(Entries shown)

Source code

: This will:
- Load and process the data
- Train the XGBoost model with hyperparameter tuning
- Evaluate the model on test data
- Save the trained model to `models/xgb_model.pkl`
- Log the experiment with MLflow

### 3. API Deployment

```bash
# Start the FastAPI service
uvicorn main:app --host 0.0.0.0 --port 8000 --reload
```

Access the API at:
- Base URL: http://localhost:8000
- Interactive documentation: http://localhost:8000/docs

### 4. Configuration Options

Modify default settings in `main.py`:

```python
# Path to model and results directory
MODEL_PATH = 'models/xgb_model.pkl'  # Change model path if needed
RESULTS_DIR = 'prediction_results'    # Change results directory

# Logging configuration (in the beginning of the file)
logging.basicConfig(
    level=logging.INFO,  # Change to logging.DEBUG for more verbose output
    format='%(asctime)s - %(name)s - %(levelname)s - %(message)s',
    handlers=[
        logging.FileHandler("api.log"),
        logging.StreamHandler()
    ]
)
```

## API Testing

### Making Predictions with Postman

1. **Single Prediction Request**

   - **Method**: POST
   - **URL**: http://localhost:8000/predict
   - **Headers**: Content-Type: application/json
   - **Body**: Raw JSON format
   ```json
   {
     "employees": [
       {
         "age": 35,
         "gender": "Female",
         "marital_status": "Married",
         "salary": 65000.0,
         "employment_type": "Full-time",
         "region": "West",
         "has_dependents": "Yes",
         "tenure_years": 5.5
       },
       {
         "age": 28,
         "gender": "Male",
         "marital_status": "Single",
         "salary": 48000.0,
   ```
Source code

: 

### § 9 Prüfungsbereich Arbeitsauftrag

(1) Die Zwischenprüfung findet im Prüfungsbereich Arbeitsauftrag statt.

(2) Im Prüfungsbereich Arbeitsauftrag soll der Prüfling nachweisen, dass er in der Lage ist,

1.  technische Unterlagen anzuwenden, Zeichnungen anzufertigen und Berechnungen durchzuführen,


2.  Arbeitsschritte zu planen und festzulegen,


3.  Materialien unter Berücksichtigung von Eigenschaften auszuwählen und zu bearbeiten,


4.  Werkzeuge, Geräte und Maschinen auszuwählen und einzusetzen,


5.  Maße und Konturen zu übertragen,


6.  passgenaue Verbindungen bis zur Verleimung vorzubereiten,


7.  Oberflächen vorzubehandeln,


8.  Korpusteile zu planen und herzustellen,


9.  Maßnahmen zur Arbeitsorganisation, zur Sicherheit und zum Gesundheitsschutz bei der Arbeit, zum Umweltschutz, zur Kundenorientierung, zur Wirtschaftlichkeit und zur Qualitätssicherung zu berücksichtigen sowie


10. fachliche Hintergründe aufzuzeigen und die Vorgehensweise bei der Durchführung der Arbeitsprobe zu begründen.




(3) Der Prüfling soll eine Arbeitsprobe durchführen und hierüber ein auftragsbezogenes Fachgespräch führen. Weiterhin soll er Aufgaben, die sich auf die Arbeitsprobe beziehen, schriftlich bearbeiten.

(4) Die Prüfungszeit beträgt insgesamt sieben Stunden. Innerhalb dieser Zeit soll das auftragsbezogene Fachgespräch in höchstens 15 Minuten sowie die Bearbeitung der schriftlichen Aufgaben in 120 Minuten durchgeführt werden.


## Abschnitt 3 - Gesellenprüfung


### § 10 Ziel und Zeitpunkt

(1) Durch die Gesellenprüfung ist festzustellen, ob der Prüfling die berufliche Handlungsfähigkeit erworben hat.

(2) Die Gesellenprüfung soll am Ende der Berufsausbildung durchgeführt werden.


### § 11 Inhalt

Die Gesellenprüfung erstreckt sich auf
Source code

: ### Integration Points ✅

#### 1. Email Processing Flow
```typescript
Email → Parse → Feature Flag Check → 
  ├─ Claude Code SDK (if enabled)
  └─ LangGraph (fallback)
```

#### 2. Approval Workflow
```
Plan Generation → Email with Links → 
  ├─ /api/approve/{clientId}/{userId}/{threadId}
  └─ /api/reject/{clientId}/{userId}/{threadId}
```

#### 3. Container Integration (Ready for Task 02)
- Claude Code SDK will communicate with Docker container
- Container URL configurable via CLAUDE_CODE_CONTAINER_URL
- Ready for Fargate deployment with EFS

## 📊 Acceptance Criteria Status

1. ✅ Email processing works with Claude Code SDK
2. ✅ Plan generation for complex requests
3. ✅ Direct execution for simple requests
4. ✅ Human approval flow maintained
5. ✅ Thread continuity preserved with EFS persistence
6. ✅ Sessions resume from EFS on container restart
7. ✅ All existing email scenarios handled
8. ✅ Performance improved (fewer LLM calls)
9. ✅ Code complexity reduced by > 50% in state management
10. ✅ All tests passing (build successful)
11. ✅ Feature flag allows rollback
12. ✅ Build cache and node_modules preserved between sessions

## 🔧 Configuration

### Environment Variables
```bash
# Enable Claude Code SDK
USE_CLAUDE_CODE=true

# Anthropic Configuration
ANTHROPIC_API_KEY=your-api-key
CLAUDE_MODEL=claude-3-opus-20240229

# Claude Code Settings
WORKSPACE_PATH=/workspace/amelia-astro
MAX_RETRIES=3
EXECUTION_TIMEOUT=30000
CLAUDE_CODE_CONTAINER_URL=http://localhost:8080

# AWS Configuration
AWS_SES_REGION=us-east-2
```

(End Entries shown)

● Exercise description
Give the number of lines in the entries above that contain the string "threadId", and nothing more.

● Solution to the problem
2